TASK BRIEF: Only the lines below starting at the one containing "#### 21.Dubbo有哪些协议？推荐？" and ending at the one containing "- hessian:80" belong in the answer, each copied exactly.

--- START ---

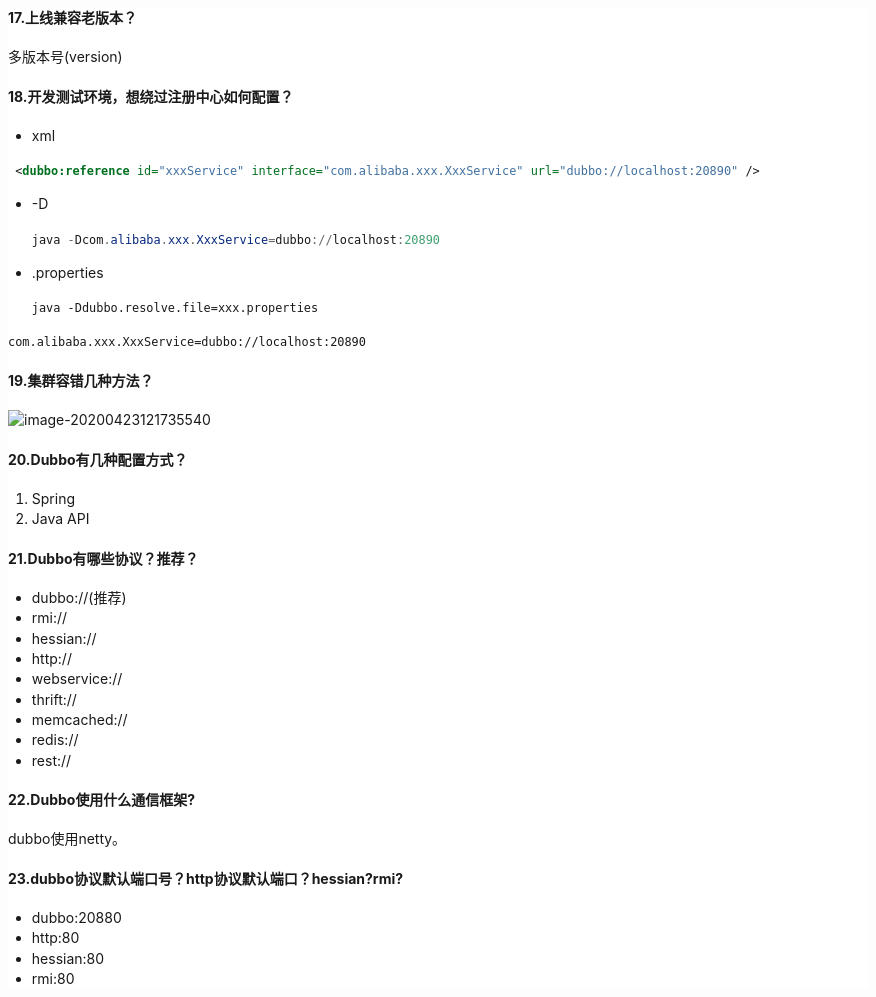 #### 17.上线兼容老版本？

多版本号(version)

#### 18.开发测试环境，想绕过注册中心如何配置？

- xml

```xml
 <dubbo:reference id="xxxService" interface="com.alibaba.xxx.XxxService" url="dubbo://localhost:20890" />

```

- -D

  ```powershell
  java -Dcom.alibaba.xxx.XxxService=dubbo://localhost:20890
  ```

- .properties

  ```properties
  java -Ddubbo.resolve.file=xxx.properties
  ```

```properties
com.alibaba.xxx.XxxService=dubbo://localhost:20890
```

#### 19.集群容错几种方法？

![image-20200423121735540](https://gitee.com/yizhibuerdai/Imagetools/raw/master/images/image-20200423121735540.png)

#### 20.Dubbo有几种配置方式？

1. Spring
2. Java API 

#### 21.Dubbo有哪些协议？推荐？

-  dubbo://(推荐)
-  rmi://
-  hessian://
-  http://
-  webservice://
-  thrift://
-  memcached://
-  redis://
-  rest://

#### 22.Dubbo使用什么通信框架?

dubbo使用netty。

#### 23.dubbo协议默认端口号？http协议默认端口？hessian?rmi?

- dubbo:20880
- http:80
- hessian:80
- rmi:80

--- END ---
--- START ---

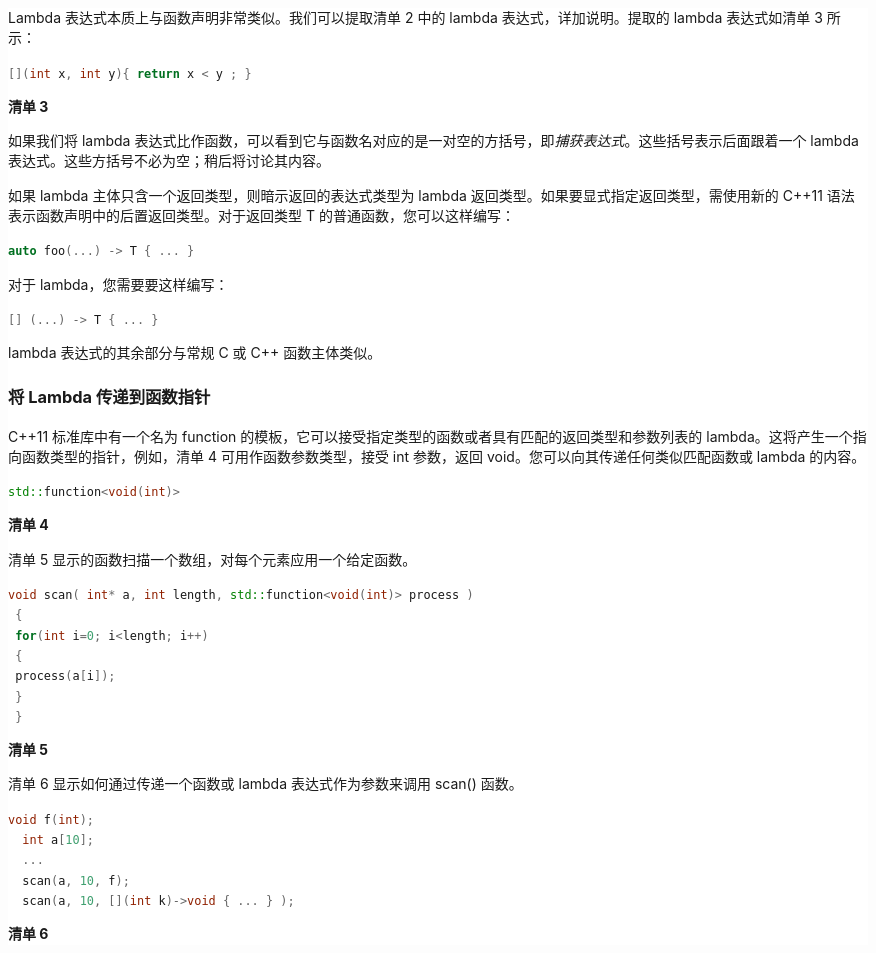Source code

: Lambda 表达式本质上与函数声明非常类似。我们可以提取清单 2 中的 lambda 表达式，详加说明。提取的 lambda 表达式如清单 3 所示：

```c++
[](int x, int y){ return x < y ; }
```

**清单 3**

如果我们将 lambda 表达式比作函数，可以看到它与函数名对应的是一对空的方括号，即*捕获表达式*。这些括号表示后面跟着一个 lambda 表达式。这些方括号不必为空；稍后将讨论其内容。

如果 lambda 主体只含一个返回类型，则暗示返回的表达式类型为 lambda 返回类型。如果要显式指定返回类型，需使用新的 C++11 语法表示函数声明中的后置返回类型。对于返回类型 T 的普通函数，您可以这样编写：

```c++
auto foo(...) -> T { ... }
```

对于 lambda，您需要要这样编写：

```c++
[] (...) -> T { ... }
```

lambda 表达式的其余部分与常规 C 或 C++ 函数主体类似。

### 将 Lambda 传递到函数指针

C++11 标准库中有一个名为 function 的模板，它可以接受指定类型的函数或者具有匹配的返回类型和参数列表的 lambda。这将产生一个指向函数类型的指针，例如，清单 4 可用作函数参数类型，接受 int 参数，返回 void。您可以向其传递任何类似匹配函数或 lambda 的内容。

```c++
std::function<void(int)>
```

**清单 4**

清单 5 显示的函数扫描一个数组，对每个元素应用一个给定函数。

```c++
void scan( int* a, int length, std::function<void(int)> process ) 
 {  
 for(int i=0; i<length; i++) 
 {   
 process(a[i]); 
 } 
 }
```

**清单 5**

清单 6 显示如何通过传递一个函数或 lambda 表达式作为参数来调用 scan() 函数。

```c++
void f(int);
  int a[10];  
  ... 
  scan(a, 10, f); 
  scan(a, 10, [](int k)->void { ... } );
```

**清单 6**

--- END ---

PROBLEM SOLUTION:
#### 21.Dubbo有哪些协议？推荐？

-  dubbo://(推荐)
-  rmi://
-  hessian://
-  http://
-  webservice://
-  thrift://
-  memcached://
-  redis://
-  rest://

#### 22.Dubbo使用什么通信框架?

dubbo使用netty。

#### 23.dubbo协议默认端口号？http协议默认端口？hessian?rmi?

- dubbo:20880
- http:80
- hessian:80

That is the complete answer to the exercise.